* [WORK ORDER]
In the items below, begin at the line that has "Het in de arm nemen van een" and stop after the line that has "outplacementbureau te aanvaarden. Echter". Give back only those lines, switching every "loopbaanbegeleiding" to "carrièrebegeleiding" and leaving everything else unchanged.

* [DATA PROVIDED]
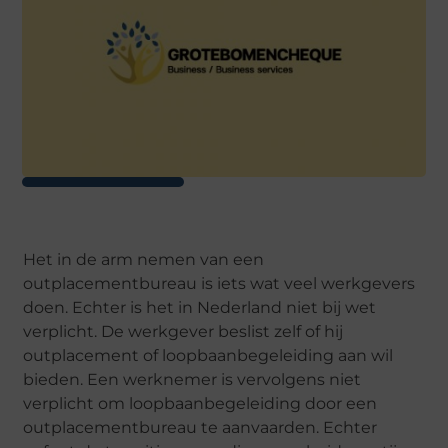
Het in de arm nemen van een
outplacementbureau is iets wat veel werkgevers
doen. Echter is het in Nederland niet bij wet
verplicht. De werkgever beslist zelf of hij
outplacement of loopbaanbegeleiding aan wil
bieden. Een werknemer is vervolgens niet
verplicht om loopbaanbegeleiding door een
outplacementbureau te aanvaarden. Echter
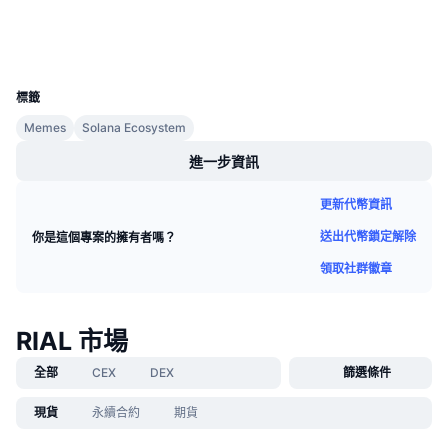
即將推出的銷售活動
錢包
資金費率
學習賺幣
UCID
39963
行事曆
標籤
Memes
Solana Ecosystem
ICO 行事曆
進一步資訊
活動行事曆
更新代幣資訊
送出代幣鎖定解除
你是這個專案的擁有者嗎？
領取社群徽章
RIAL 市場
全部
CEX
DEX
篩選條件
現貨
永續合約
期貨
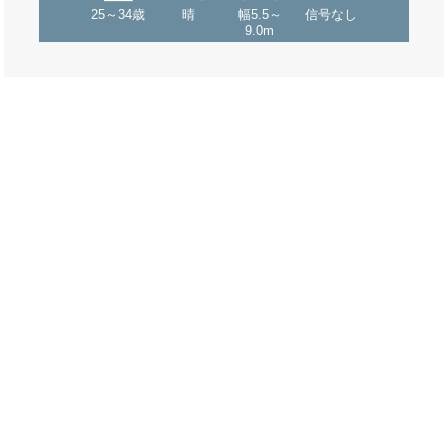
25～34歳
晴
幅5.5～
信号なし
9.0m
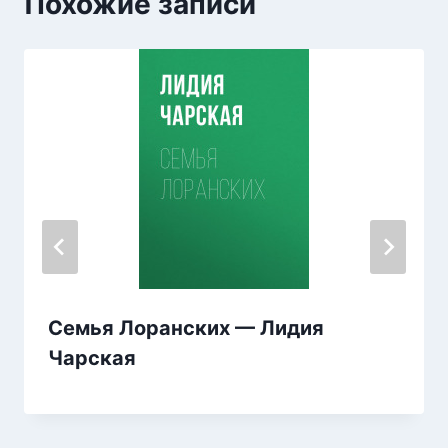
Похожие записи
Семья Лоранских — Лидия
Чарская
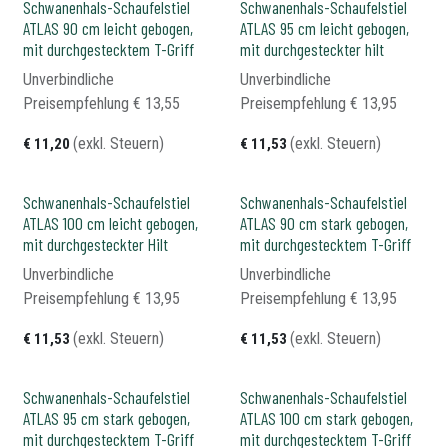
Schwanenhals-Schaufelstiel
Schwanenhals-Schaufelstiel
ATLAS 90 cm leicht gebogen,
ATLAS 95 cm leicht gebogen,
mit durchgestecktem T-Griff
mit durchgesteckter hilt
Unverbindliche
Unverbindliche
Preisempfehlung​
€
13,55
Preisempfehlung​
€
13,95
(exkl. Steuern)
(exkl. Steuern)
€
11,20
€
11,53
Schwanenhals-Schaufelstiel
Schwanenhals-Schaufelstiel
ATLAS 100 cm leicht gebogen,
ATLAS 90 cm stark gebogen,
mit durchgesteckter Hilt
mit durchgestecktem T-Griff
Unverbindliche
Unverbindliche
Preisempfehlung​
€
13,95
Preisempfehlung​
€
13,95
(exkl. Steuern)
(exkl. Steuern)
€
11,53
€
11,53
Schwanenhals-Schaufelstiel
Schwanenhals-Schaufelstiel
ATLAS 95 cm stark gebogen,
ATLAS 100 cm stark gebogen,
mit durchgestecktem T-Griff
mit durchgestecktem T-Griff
--
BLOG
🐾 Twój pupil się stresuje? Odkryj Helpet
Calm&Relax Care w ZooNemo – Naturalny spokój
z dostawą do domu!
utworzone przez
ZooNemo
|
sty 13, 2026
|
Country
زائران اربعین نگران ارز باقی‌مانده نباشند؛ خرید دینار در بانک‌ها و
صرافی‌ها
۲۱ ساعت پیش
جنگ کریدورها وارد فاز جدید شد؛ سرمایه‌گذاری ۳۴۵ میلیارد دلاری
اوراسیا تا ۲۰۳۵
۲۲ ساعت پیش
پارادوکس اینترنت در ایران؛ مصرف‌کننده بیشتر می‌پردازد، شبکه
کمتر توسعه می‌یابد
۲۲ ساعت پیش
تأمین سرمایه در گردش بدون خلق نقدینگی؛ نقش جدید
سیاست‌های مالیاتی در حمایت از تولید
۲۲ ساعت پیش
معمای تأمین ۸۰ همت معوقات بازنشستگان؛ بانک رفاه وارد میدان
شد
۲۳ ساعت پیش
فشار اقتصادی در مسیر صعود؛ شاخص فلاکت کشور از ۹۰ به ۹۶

* [THE COMPLETED TASK]
Het in de arm nemen van een
outplacementbureau is iets wat veel werkgevers
doen. Echter is het in Nederland niet bij wet
verplicht. De werkgever beslist zelf of hij
outplacement of carrièrebegeleiding aan wil
bieden. Een werknemer is vervolgens niet
verplicht om carrièrebegeleiding door een
outplacementbureau te aanvaarden. Echter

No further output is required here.